The Serbian is awaiting the outcome of an appeal against the decision by the Australian Border Force (ABF) to cancel the reigning Australian Open champion’s entry visa and deport him.
With the appeal adjourned until 10am on Monday, Djokovic is being detained at the Park Hotel, a state-run quarantine facility in Melbourne which has also housed asylum seekers.
Djokovic has spoken in the past about his opposition to vaccination, and posted on social media before setting off for the Australian Open to say he had received “exemption permission” to enter the country.
The ABF, though, refused to let the 34-year-old in, saying he had failed to provide appropriate evidence to justify the exemption.
Serbian president Aleksandar Vucic claims Djokovic was the victim of “political persecution” by the Australian Prime Minister Scott Morrison and others in the country’s government, calling on them to move him from the “horrific hotel” where he is being detained into a private rented house.
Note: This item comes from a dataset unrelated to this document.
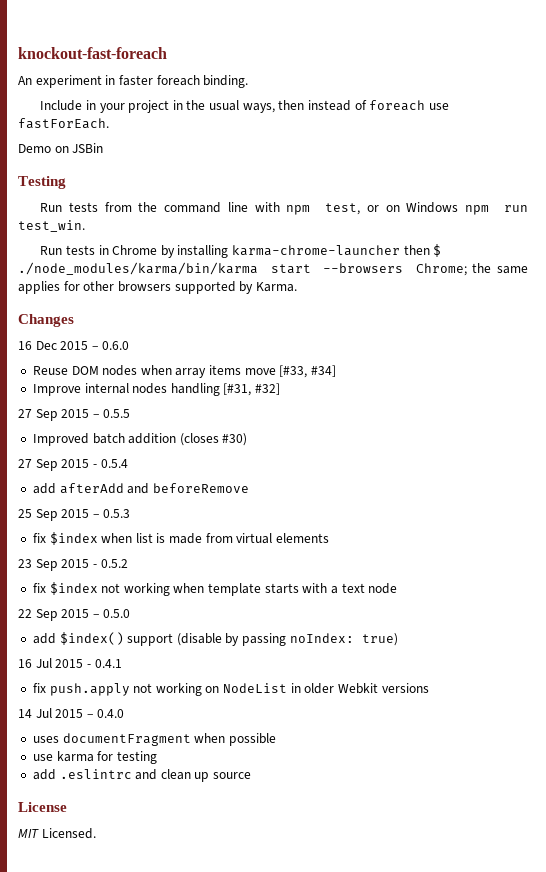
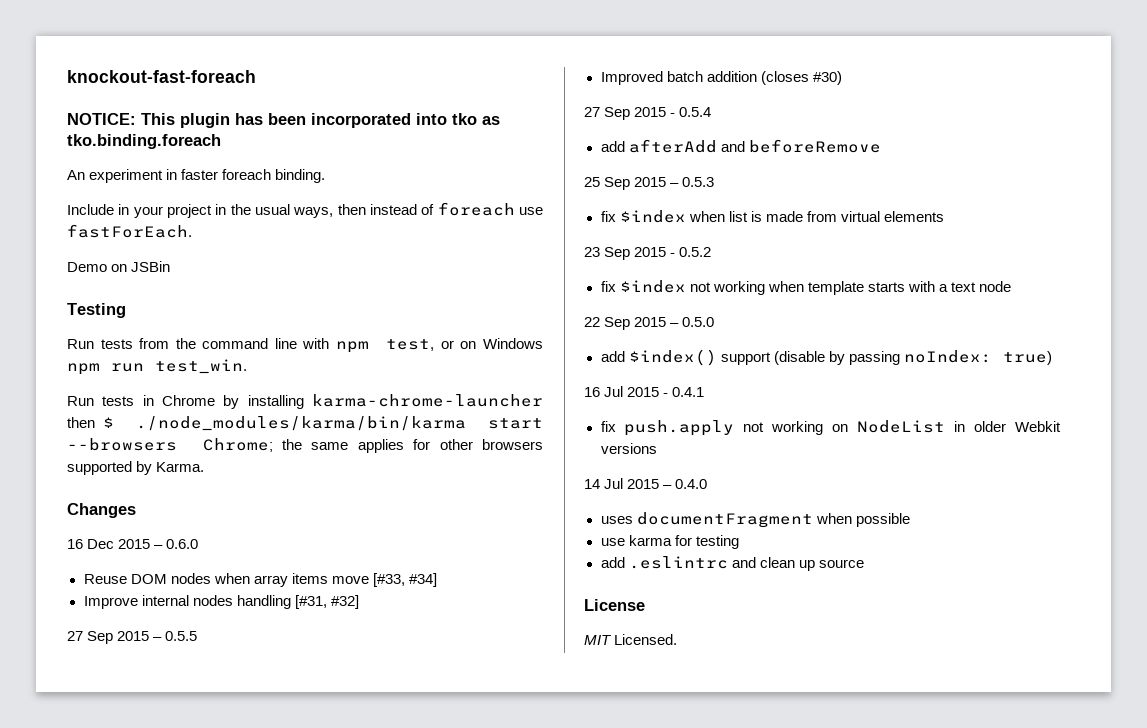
(167, 53) none -> [67,113,500,128] [67,134,221,149] // NOTICE: This plugin has been incorporated into tko as tko.binding.foreach

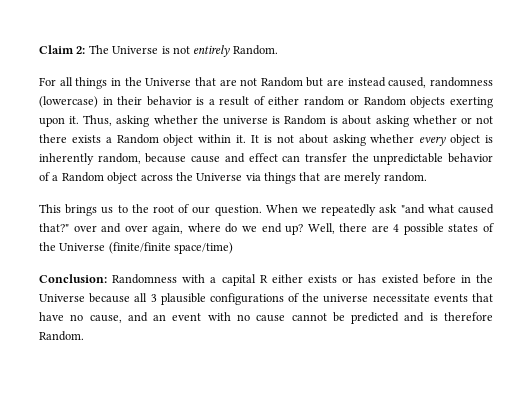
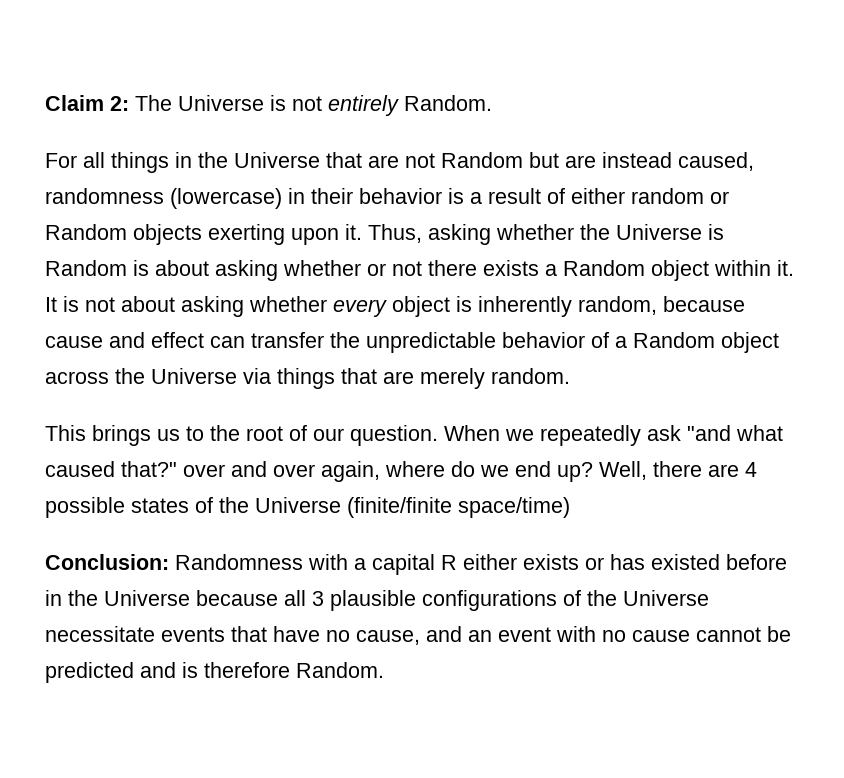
[222,116,268,125] universe -> [616,224,702,240] Universe
[323,294,369,303] universe -> [623,590,709,606] Universe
Back in Belgrade, Djokovic’s father Srdjan demonstrated outside the National Assembly buildings and addressed a media conference to highlight what the Serbian’s family and his supporters perceived to be an injustice Down Under.
“He met all the required conditions for the entry and participation at the tournament that he would have certainly won, since it’s Novak, the best tennis player and sportsman in the world,” Srdjan Djokovic told a press conference on Thursday.
“Jesus was crucified and endured many things, but is still alive among us. Novak is also crucified… He will endure.”
Srdjan Djokovic had also said that his son was being singled out unfairly.
“Novak and his team filed the same documents as 25 other tennis players (who received exemptions) and they didn’t have any problems, just Novak,” Djokovic senior said in an interview broadcast by Sky News.
“They wanted to humiliate him. They could have said ‘don’t come Novak’ and that would have been okay. But no, they wanted to humiliate him and they’re still keeping him in prison.
“He’s not in detention, he’s in prison. They took all of his stuff, even his wallet, they left him with just his phone and no change of clothes, nowhere to wash his face.
“Our pride is a prisoner of these idiots, shame on them, the whole free world together with Serbia should rise. This isn’t a battle for Serbia and Novak, it’s a battle for billions of people, for freedom of expression, for free speech, freedom of behaviour.
“Novak didn’t break any laws, just as seven billion people didn’t break any laws, they want to subdue us and for us all to be on our knees.”
Australian Prime Minister Morrison even indicated that Djokovic’s public statement about the exemption had drawn him to the attention of the ABF.
Home Affairs Minister Karen Andrews said on Channel 9 News: “A visa was granted for entry, but that does not guarantee entry.
“He (Djokovic), along with any other individual who is seeking to enter Australia, also has to meet the entry requirements which at this point includes medical evidence of vaccination or alternatively medical reasons why that individual cannot be vaccinated.
“He hasn’t met the entry requirements – there is a lot of chatter about the visa, but that in my understanding is not the issue, it is the entry requirements…. that he was not able to produce the evidence which was needed for entry into Australia.”
Andrews added the ABF was also now investigating other players who may have already entered the country using a similar medical exemption to which Djokovic had claimed on his visa.
“As people come into Australia, they need to have met our entry requirements as well as having a visa,” she said.
“They stand the risk if they come in and don’t have the proper documentation, that they will be stopped at the border and will go through exactly the same process which is being played out now.”
Andrews maintained Djokovic was not being detained under duress. Speaking to ABC, she said: “(He) is not being held captive in Australia. He is free to leave at any time that he chooses to do so and Border Force will actually facilitate that.
“We treat all people who are in immigration detention fairly, equitably.”
Djokovic’s great rival, Rafael Nadal, had little sympathy for the Serbian.
“I have been vaccinated twice. If you do this, you don’t have any problem to play here,” the Spaniard said after his match against Ricardas Berankis at the Melbourne Summer Set warm-up tournament on Thursday.
“The only clear thing is if you are vaccinated, you can play in the Australian Open and everywhere, and the world in my opinion has been suffering enough to not follow the rules.
“There are rules, and if you don’t want to get the vaccine, then you can have some troubles. I think if he wanted, he would be playing here in Australia without a problem.
“He made his own decisions, and everybody is free to take their own decisions, but then there are some consequences.
“Of course I don’t like the situation that is happening. In some way I feel sorry for him.
“But at the same time, he knew the conditions months ago, so he makes his own decision.”